En mi caso, como en tantas otras cosas, fue mi tío Anelio la primera persona que me habló de Gárate, a quien evocaba con el respeto y la admiración con que se nombran los misterios que encierra toda religión. Aquella figura, de aureola mística, se convirtió para mí (y para mis hermanos) en una especie de verbo sagrado cuyo recuerdo invocábamos siempre que había ocasión. Incluso sobre el afilado y traicionero asfalto del callejón Cabrera Pinto, mientras una veintena de chiquillos correteábamos detrás de una pelota de plástico adquirida con dinero de todos en Casa Pancho, uno trataba de honrar al héroe caído en combate y celebraba los tantos con la serena impasibilidad del caballero número 9 de la Tabla Redonda.

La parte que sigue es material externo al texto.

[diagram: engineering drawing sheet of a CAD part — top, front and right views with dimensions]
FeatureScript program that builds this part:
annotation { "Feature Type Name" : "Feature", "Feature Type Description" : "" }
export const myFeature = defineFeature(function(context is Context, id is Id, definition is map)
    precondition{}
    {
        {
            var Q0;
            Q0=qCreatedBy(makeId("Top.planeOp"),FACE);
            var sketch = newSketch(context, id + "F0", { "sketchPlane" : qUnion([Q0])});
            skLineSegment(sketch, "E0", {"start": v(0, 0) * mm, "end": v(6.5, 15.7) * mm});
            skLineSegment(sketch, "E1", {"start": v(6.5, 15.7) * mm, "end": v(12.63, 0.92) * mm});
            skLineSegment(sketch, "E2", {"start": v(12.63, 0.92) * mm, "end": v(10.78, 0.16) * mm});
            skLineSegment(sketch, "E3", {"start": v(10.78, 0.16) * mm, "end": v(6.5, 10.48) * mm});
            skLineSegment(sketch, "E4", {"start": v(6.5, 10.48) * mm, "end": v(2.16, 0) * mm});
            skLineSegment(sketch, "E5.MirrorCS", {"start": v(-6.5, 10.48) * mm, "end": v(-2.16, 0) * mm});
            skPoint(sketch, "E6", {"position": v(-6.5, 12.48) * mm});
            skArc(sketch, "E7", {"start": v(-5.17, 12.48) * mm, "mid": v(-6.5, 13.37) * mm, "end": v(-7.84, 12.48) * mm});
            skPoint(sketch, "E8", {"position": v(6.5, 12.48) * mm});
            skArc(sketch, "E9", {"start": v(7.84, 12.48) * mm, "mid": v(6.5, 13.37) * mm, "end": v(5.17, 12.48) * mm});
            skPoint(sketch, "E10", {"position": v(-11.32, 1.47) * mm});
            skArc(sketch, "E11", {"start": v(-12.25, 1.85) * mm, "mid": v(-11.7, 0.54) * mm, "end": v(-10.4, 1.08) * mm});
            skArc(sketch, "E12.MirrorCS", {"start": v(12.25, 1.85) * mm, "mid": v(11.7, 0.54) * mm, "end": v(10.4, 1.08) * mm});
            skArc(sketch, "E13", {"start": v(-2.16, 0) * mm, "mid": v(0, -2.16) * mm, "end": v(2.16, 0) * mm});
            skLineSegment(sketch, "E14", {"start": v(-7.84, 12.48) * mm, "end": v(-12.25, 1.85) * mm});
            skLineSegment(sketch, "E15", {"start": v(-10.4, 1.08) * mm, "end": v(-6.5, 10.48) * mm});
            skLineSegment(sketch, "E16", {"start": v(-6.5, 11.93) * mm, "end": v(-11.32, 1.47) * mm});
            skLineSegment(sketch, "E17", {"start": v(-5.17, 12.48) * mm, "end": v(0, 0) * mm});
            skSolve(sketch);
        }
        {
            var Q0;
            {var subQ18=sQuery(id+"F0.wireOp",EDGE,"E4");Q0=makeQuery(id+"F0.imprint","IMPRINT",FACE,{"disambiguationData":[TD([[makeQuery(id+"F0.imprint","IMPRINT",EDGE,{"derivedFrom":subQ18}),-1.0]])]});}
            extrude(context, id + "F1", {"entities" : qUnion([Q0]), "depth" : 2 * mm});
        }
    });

Formábamos en aquel barrio una suerte de pandilla a cuyos miembros nos unía un fuerte sentimiento de fraternidad que se intensificaba alrededor del fútbol. Cualquiera que fuese nuestra edad o el color de nuestras preferencias balompédicas (el blanco inmaculado del Tenisca o el rojinegro cabaretero del Mensajero) compartíamos la misma pasión por el juego limpio y por la victoria, que nos era esquiva en la mayoría de las ocasiones en las que el equipo de nuestra calle cruzaba sus fuerzas con los pibes de otros barrios. Y cada vez que retornábamos al calor de nuestro común hogar, al aire libre, después de que nos hubiesen pegado el correspondiente felpote en la plaza de Santo Domingo, en el arenal del Muelle o en el descampado anexo al hotel San Miguel, tratábamos de consolarnos los unos a los otros, lamiéndonos las heridas con el consuelo de los flashes comprados en la dulcería Alaska, a la vez que escuchábamos las sabias palabras de Antonio "Futi-Futi", que siempre le quitaba hierro a las derrotas, echando mano a su asombroso sentido común.
Antonio, que también era conocido como "El Gordo", tenía una madurez impropia para su edad y mostraba toda la sensatez que había aprendido a costa de renunciar a una parte de su niñez, porque, cuando los demás disfrutábamos de nuestros ratos de ocio, él debía ayudar a sus padres en el bar La Sacristía, que durante años mantuvieron abierto en la trasera de la parroquia de El Salvador. Además, Antonio, que poseía una inteligencia natural con la que nos rebasaba varios cuerpos al resto del grupo, era monaguillo y formaba un cuarteto irrepetible de acólitos, junto a Domingo Cabrera, Toño Hernández y Francisco Jesús del Pino, de quienes tuve el honor de ser compañero de clase en el Sector Sur.
Rebasada la fatídica cifra de la cuarentena, a uno se le empiezan a morir los camaradas de la infancia y, por desgracia, Antonio Concepción (mi querido Antonio "Futi-Futi") no es el primero ni será el último. Sin darnos cuenta, los años se nos echan encima, dejamos atrás todo cuanto fuimos y tratamos de aferrarnos a lo mejor de nuestros recuerdos, con la clara consciencia de nuestra condición de efímeros supervivientes en un mundo hostil, demasiado sobrecargado de ira, miedo e incertidumbre, que necesita hoy más que nunca a ídolos de la estirpe de Gárate y a hombres bondadosos como Antonio Concepción Medina.